The average NBA team had 126.2 possessions per game in 1961-62, per Adam Mares of The Sports Daily. No team comes within 20 possessions of that this season, and the Thunder are more than 25 possessions off that rate, per NBA.com.
None of that diminishes Robertson's historic season, but instead highlights how brilliant Westbrook has been in 2016-17.
Coming into Sunday, the Thunder were 32-9 in games where Westbrook recorded a triple-double. They are 13-25 in all other contests. Even if he gathers a few empty rebounds here and there, the Thunder fire on all cylinders when Westbrook is bringing his all-around game.

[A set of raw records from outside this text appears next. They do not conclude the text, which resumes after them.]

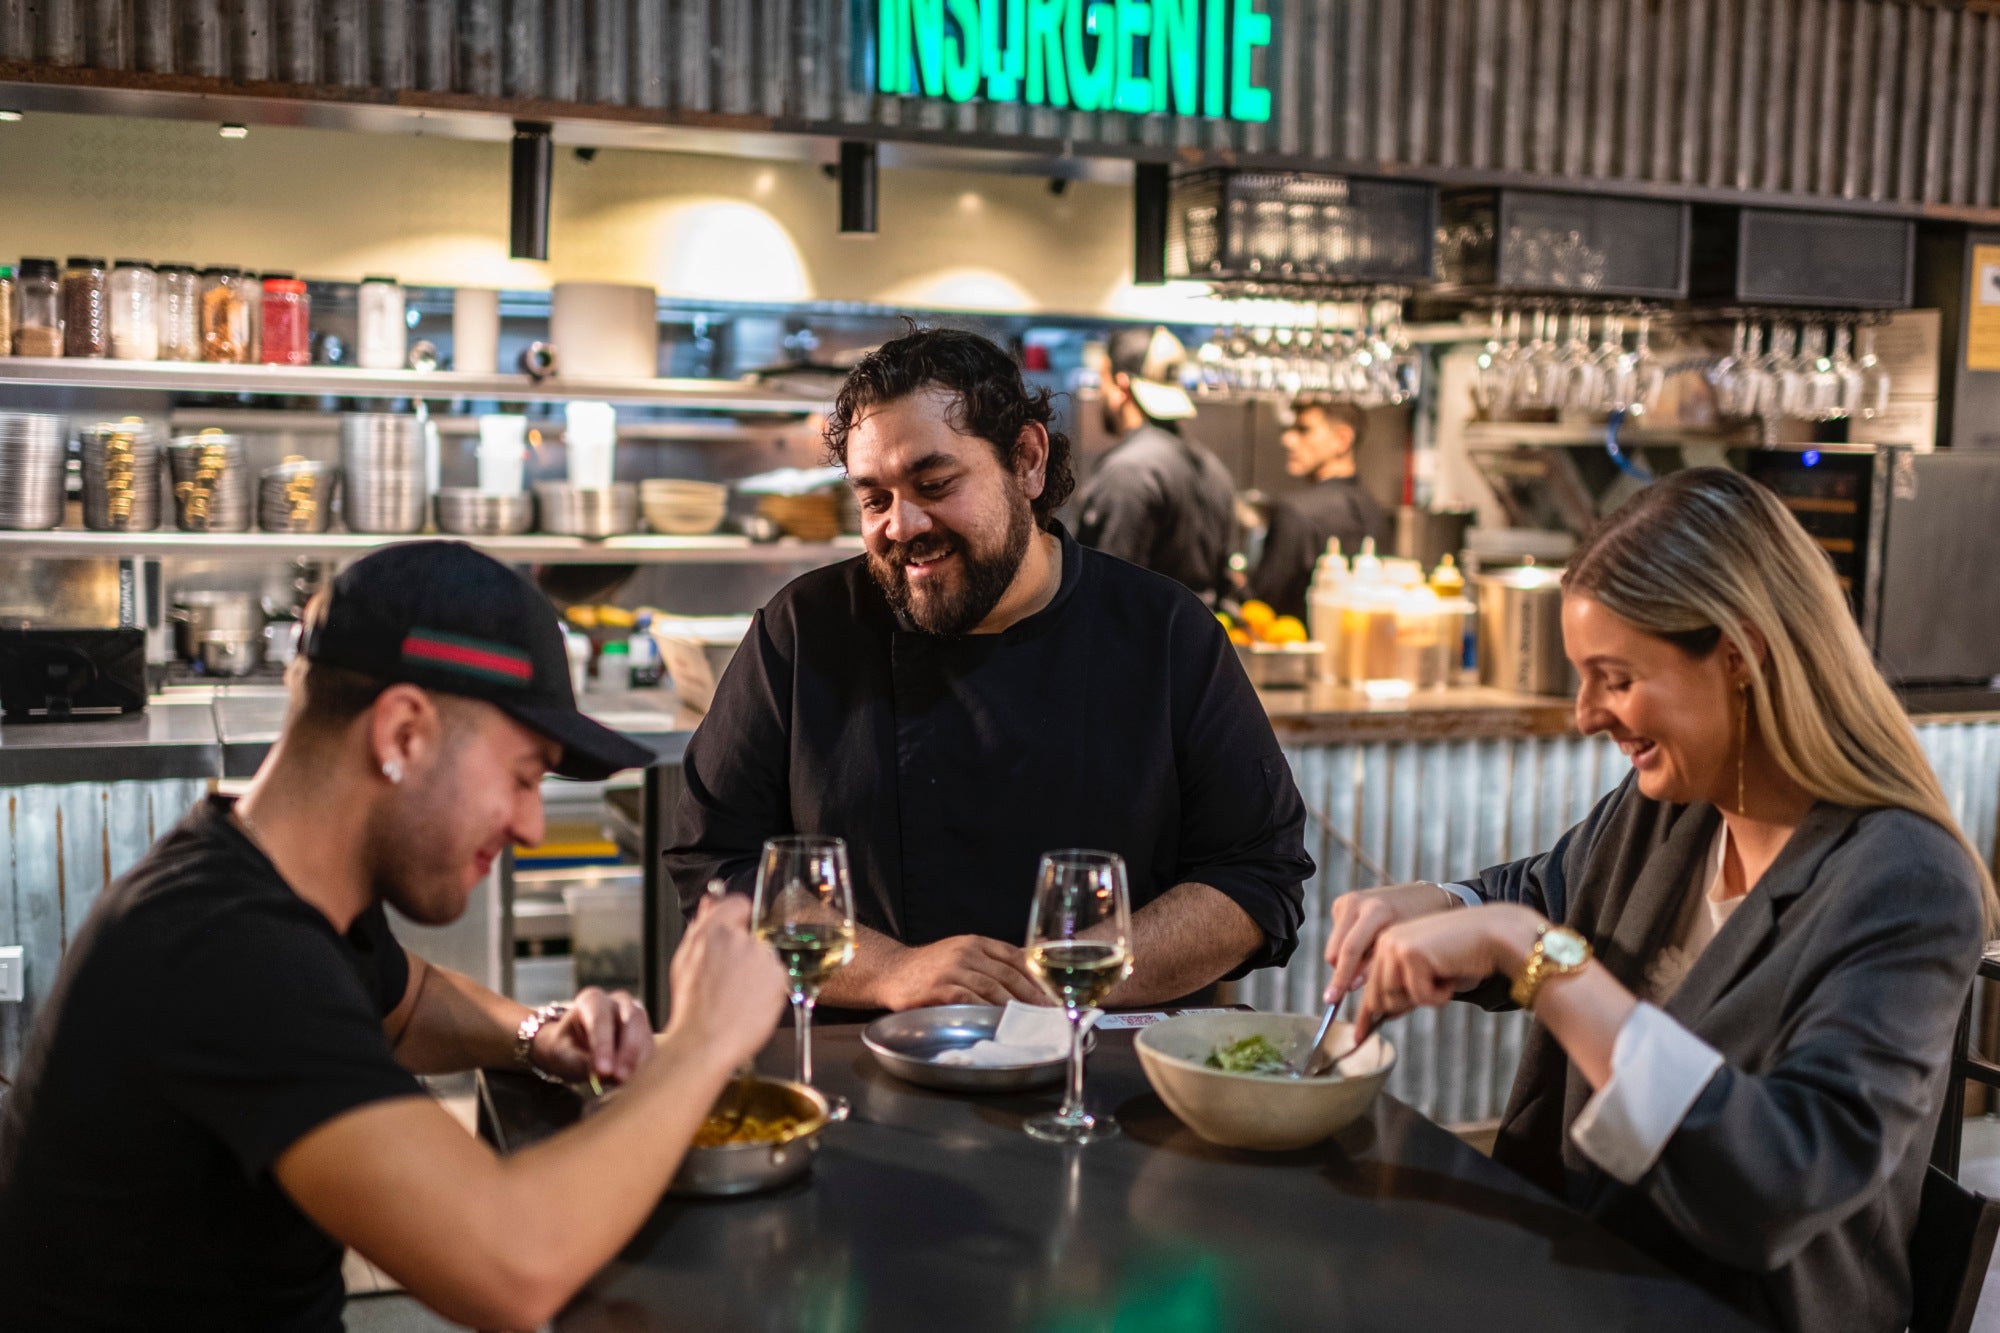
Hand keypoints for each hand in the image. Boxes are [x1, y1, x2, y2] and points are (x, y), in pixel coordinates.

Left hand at [530, 987, 653, 1085]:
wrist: (573, 1048)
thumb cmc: (564, 1047)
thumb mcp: (561, 1053)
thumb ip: (579, 1061)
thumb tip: (602, 1074)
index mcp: (592, 1000)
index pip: (601, 1018)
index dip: (603, 1045)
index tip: (603, 1071)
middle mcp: (618, 1003)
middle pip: (632, 1018)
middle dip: (628, 1050)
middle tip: (619, 1078)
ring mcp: (635, 1018)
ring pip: (645, 1033)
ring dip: (638, 1060)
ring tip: (625, 1083)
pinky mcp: (646, 1036)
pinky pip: (651, 1048)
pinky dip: (644, 1066)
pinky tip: (634, 1082)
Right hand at [664, 893, 788, 1070]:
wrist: (706, 1041)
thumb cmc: (691, 1006)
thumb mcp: (685, 960)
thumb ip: (700, 926)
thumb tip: (709, 902)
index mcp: (715, 931)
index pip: (738, 904)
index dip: (737, 919)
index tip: (734, 933)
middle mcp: (742, 939)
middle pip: (752, 936)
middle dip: (744, 951)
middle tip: (729, 978)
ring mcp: (763, 958)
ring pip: (764, 957)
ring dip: (756, 970)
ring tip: (737, 995)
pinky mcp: (779, 977)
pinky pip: (775, 976)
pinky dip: (767, 988)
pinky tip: (750, 1003)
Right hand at [877, 935, 1048, 1009]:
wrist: (892, 972)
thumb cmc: (931, 968)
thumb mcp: (961, 954)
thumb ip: (989, 962)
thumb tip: (1028, 976)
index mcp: (976, 942)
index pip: (1015, 956)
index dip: (1036, 976)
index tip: (1052, 993)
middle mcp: (966, 952)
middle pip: (1009, 974)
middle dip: (1032, 995)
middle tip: (1047, 1013)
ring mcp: (952, 969)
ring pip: (993, 988)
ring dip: (1015, 1006)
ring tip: (1030, 1021)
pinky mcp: (938, 988)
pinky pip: (970, 1000)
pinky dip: (987, 1012)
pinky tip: (999, 1023)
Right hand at [1323, 881, 1462, 1003]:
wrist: (1423, 896)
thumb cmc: (1420, 923)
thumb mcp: (1404, 946)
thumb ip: (1378, 965)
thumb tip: (1352, 985)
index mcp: (1376, 910)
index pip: (1351, 949)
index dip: (1341, 977)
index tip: (1332, 999)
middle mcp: (1357, 902)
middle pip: (1336, 950)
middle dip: (1341, 973)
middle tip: (1349, 991)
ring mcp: (1347, 900)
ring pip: (1334, 946)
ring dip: (1346, 960)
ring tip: (1372, 959)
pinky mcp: (1342, 902)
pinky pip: (1337, 937)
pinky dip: (1348, 946)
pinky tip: (1369, 943)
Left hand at [1355, 904, 1543, 1043]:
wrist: (1494, 935)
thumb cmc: (1465, 956)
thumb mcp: (1429, 977)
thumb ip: (1404, 992)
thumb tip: (1382, 1015)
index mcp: (1386, 944)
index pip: (1369, 987)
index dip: (1365, 1016)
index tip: (1359, 1037)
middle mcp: (1385, 942)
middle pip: (1380, 999)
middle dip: (1409, 1004)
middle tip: (1437, 987)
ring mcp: (1394, 945)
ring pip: (1396, 999)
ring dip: (1425, 998)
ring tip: (1444, 977)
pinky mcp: (1410, 953)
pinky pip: (1418, 996)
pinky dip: (1439, 995)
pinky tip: (1450, 974)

"It's historic. If what he's doing wasn't so difficult we'd have a lot more people being able to do it," Thunder head coach Billy Donovan told reporters on April 4. "So I think it speaks to his ability to impact games in so many different ways, whether that's scoring, rebounding or assists. He can do it in a variety of ways. I think he's a very unique player, a player that maybe the league hasn't seen in quite some time because of what he can do in between the lines. So there's no question what he's done is remarkable."
Westbrook had already clinched the second full-season triple-double in NBA history by dishing eight assists against the Phoenix Suns on Friday.
As for MVP? Well, that's a debate—a long one—for another day.